WHAT THE EXERCISE ASKS.
Go to the line containing "1) green plastic basket [146, 294, 478, 496]" below; retype it and all following lines exactly, and leave out the pictures.

Images with object cuboids:
====
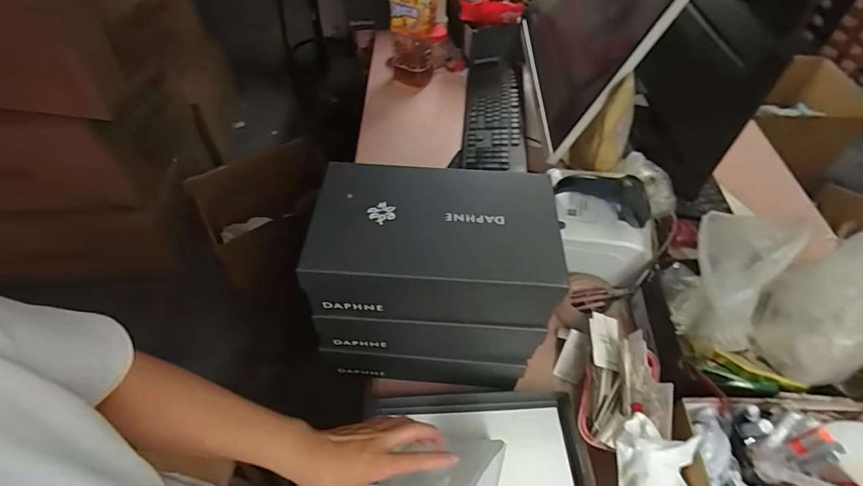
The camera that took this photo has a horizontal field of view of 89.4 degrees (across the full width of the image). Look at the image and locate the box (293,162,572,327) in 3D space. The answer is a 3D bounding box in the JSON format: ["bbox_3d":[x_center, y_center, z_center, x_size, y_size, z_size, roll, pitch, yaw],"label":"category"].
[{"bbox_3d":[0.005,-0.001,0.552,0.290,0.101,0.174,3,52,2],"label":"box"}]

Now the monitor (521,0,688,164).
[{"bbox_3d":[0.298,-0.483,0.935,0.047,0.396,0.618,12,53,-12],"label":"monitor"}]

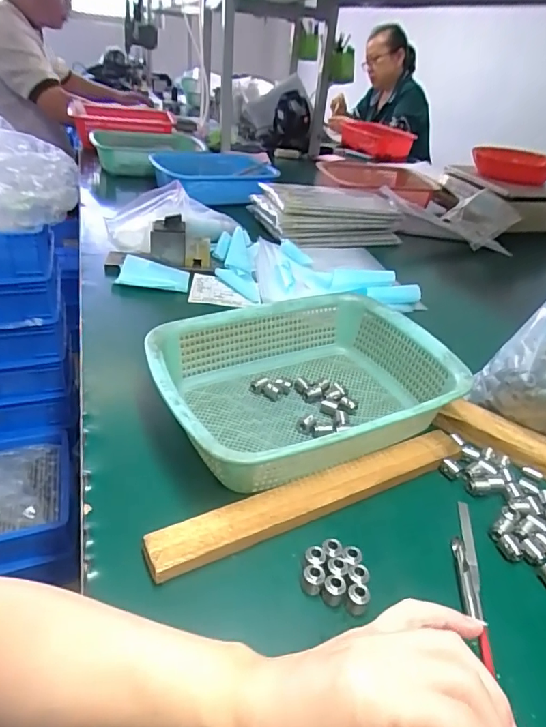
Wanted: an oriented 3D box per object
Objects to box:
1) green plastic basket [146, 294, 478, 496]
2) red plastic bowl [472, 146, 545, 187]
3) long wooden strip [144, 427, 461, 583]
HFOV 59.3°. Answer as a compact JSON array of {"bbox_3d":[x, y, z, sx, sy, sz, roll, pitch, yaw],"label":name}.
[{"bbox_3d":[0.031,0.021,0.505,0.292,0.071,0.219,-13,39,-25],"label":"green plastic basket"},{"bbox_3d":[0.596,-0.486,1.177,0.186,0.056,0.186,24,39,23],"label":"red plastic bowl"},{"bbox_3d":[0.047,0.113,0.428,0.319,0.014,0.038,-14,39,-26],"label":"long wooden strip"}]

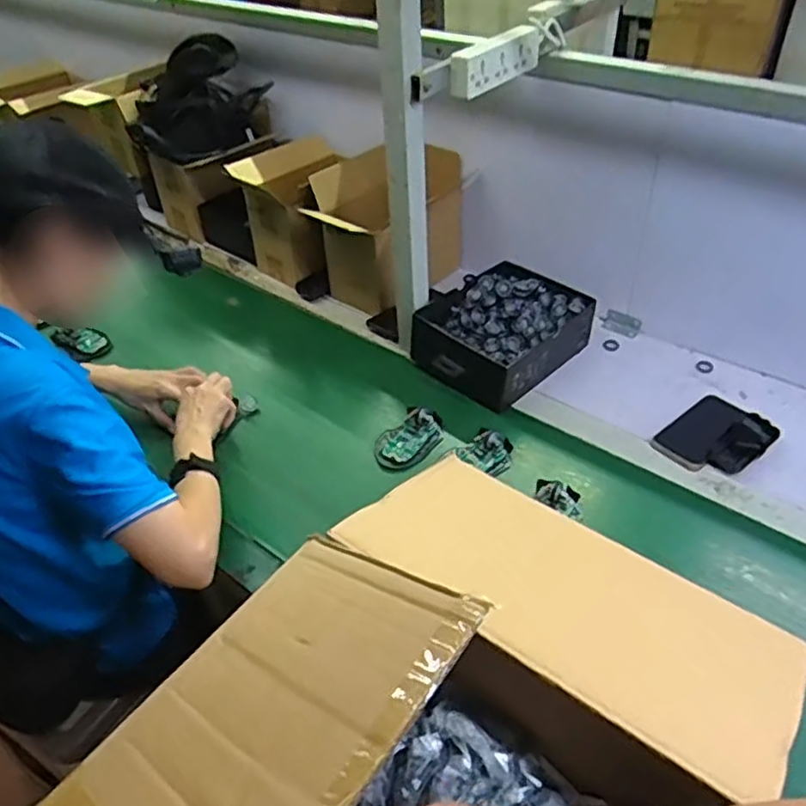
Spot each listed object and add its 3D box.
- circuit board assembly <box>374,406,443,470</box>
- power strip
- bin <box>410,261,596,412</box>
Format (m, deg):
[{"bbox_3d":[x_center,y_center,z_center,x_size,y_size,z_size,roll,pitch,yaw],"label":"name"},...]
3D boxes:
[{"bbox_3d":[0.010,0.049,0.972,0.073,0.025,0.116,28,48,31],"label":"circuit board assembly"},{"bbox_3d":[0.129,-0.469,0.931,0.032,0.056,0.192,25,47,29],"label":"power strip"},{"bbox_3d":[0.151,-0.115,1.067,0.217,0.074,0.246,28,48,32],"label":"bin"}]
====
OUTPUT OF THE EXERCISE.
1) green plastic basket [146, 294, 478, 496]
2) red plastic bowl [472, 146, 545, 187]
3) long wooden strip [144, 427, 461, 583]
HFOV 59.3°. Answer as a compact JSON array of {"bbox_3d":[x, y, z, sx, sy, sz, roll, pitch, yaw],"label":name}.
[{"bbox_3d":[0.031,0.021,0.505,0.292,0.071,0.219,-13,39,-25],"label":"green plastic basket"},{"bbox_3d":[0.596,-0.486,1.177,0.186,0.056,0.186,24,39,23],"label":"red plastic bowl"},{"bbox_3d":[0.047,0.113,0.428,0.319,0.014,0.038,-14,39,-26],"label":"long wooden strip"}]

Spot each listed object and add its 3D box.
- circuit board assembly <box>374,406,443,470</box>
- power strip
- bin <box>410,261,596,412</box>
Format (m, deg):
[{"bbox_3d":[x_center,y_center,z_center,x_size,y_size,z_size,roll,pitch,yaw],"label":"name"},...]
3D boxes:
[{"bbox_3d":[0.010,0.049,0.972,0.073,0.025,0.116,28,48,31],"label":"circuit board assembly"},{"bbox_3d":[0.129,-0.469,0.931,0.032,0.056,0.192,25,47,29],"label":"power strip"},{"bbox_3d":[0.151,-0.115,1.067,0.217,0.074,0.246,28,48,32],"label":"bin"}]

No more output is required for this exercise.